--- DATA FOR PROCESSING ---
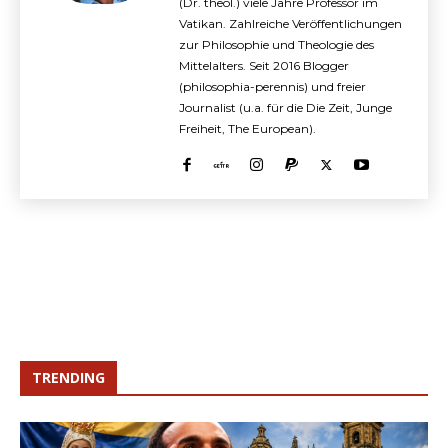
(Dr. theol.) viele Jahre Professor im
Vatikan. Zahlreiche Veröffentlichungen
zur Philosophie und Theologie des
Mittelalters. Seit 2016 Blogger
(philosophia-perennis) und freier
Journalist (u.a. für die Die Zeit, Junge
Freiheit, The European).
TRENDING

* * *

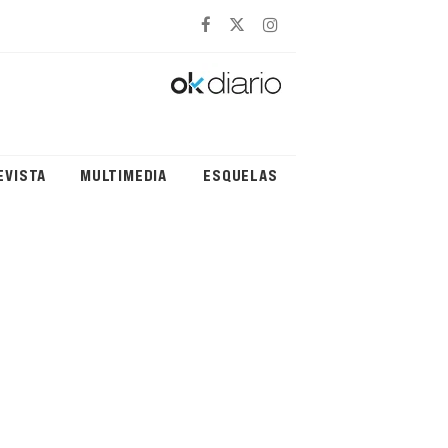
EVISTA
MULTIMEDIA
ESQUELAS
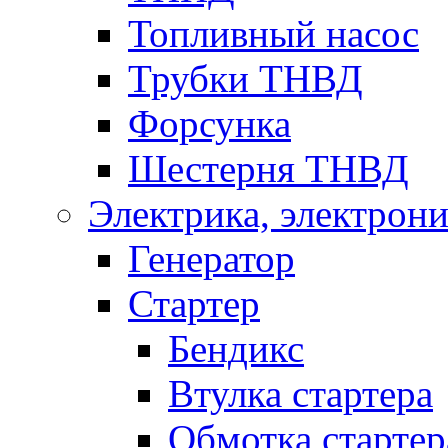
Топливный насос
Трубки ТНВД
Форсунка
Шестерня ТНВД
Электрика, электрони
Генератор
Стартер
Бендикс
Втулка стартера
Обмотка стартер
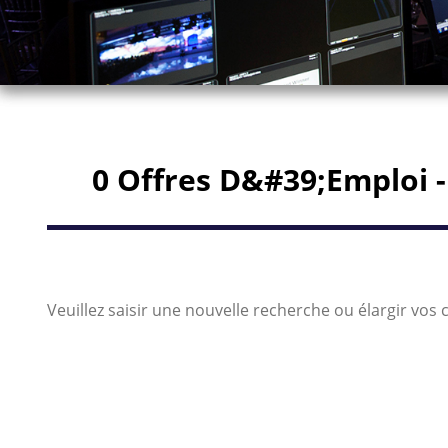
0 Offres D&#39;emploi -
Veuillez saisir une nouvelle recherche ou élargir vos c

--- PROBLEM DETAILS ---
Could you repeat the lines beginning at the one that has "0 Offres D&#39;emploi" and stopping after the one that has "Veuillez saisir une"?

--- FINISHED EXERCISE ---
0 Offres D&#39;emploi -
Veuillez saisir une nouvelle recherche ou élargir vos c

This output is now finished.